Maybe you noticed her strange phraseology, about how she couldn’t let me out, she couldn’t let me go, as if she were the supreme authority here and due process and civil rights didn’t enter into it. Well, she was and they didn’t, because in Florida you could get your parole revoked just for being arrested, even if you weren’t convicted. And since the court based its decision almost entirely on a report submitted by the P.O., she had your life in her hands. There were no “beyond a reasonable doubt” kinds of criteria and few procedures available to fight back. The whole thing was purely judgmental, like the probation condition that forbids you to consort with undesirables or known criminals. “Known” meant known to the police, even if the supposed criminal had never been convicted of anything or even arrested. How do you defend yourself against something like that?

I asked her about this life-plus-forty-five-years business, and she explained that as well, starting off with a real gem: “If you get violated, you have to do the whole twenty years of your original sentence.”

This was getting worse by the minute. “But that sentence was suspended,” I protested. “Probation was for seven years!”

“Suspended doesn’t mean dismissed.
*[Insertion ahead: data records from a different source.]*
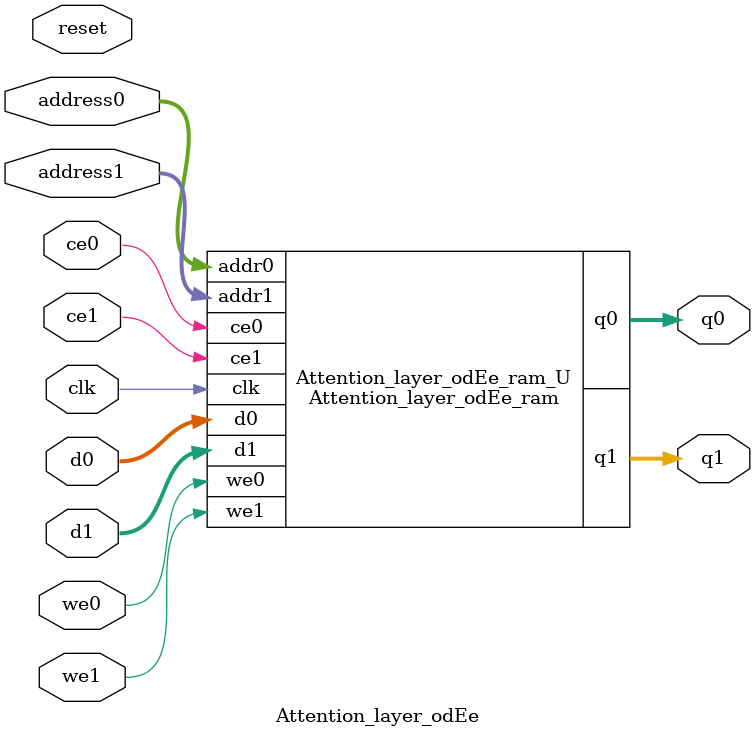
<source format=v>
`timescale 1 ns / 1 ps
module Attention_layer_odEe_ram (addr0, ce0, d0, we0, q0, addr1, ce1, d1, we1, q1,  clk);

parameter DWIDTH = 24;
parameter AWIDTH = 8;
parameter MEM_SIZE = 144;

input[AWIDTH-1:0] addr0;
input ce0;
input[DWIDTH-1:0] d0;
input we0;
output reg[DWIDTH-1:0] q0;
input[AWIDTH-1:0] addr1;
input ce1;
input[DWIDTH-1:0] d1;
input we1;
output reg[DWIDTH-1:0] q1;
input clk;

(* ram_style = "block" *)reg [DWIDTH-1:0] ram[0:MEM_SIZE-1];




always @(posedge clk)  
begin 
    if (ce0) begin
        if (we0) 
            ram[addr0] <= d0; 
        q0 <= ram[addr0];
    end
end


always @(posedge clk)  
begin 
    if (ce1) begin
        if (we1) 
            ram[addr1] <= d1; 
        q1 <= ram[addr1];
    end
end


endmodule

`timescale 1 ns / 1 ps
module Attention_layer_odEe(
    reset,
    clk,
    address0,
    ce0,
    we0,
    d0,
    q0,
    address1,
    ce1,
    we1,
    d1,
    q1);

parameter DataWidth = 32'd24;
parameter AddressRange = 32'd144;
parameter AddressWidth = 32'd8;
input reset;
input clk;
input[AddressWidth - 1:0] address0;
input ce0;
input we0;
input[DataWidth - 1:0] d0;
output[DataWidth - 1:0] q0;
input[AddressWidth - 1:0] address1;
input ce1;
input we1;
input[DataWidth - 1:0] d1;
output[DataWidth - 1:0] q1;



Attention_layer_odEe_ram Attention_layer_odEe_ram_U(
    .clk( clk ),
    .addr0( address0 ),
    .ce0( ce0 ),
    .we0( we0 ),
    .d0( d0 ),
    .q0( q0 ),
    .addr1( address1 ),
    .ce1( ce1 ),
    .we1( we1 ),
    .d1( d1 ),
    .q1( q1 ));

endmodule


</source>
It’s technically still in effect. You’re out but still under parole, and if you fail to keep your nose clean during the parole period”—she flipped a hand up and let it drop back onto the table—“back you go for the whole stretch.”

I couldn’t believe this and was unable to say anything for the moment as it all bounced around in my head. She let me have the time, and then said, “Just between you and me, pissing off Joe Gerwens and the TAC guys wasn’t your smartest move.